Miami (USA), Aug 25 (EFE) .- The National Hurricane Center (NHC, in English) reported Monday that the Tropical Fernand storm that is currently in the North Atlantic will move towards the Northeast, moving away from the east coast of the United States and Canada, which does not represent, in principle, a risk for the population.
The sixth system so far from hurricane season in the Atlantic Ocean is currently 685 kilometers northeast of Bermuda, while moving away northeast at a speed of 20 kilometers per hour (13 miles per hour), the NHC said in its last bulletin.
The maximum sustained winds of this tropical storm reach 95 kilometers per hour, added the body based in Miami, indicating that there was no warning in force.
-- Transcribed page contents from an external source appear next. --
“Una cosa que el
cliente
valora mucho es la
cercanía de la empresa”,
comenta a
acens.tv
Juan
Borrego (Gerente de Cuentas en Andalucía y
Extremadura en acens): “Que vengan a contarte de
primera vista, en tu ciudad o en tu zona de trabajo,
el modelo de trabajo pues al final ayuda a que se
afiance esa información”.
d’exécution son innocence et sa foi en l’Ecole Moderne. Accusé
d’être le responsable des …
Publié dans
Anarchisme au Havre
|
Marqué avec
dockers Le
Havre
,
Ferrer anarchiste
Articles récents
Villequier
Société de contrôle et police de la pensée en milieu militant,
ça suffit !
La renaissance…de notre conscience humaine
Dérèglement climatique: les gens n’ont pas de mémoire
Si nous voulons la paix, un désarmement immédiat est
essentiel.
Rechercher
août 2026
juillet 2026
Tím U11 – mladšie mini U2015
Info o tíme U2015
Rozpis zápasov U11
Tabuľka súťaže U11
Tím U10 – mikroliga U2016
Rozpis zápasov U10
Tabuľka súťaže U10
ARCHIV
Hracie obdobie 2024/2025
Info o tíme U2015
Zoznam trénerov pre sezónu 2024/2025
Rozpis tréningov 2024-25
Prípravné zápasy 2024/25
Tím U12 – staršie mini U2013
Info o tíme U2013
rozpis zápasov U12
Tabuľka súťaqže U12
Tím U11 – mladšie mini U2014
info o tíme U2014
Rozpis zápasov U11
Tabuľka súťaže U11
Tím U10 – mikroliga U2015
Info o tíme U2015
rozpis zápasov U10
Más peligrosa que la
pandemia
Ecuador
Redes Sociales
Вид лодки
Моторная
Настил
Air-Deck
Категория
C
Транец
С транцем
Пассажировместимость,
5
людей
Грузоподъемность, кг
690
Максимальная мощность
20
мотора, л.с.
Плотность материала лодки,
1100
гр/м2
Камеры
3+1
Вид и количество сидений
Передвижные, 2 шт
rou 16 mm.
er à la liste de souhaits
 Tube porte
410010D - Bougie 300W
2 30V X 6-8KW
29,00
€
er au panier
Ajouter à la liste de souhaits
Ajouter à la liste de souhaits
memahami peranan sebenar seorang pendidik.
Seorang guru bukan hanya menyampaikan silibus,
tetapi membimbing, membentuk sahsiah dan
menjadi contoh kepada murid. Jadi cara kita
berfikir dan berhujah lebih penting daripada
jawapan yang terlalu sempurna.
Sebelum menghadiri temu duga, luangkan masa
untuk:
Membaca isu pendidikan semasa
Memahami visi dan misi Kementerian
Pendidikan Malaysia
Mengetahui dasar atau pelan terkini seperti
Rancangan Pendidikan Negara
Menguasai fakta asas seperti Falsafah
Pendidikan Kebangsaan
Although the NHC indicated that it expects few changes today in its intensity, Fernand will begin to weaken from Tuesday, and predict that the storm becomes a postropical cyclone on Wednesday.
Fernand develops a week after Erin, the first hurricane of the season in the Atlantic, approached the American coast, especially North Carolina, where he caused the evacuation of some small islands.
The NHC issued several warnings by Erin, which emerged as a storm near Cabo Verde in Africa, where he left seven dead, and subsequently caused heavy rains and winds as he passed through the Caribbean, while in the United States he led to cyclonic dizzy that the weather authorities warned that they were a risk to human life.
Before Erin, the Cyclones Andrea, Barry, Chantal and Dexter formed in the Atlantic.
Chantal was the first to play soil this year in the US, where he caused two dead in July in North Carolina.
The Oceanic and Atmospheric National Administration (NOAA) estimates a “higher than normal” cyclonic season, by forecasting between 13 and 18 tropical storms, of which between five and nine could be transformed into hurricanes.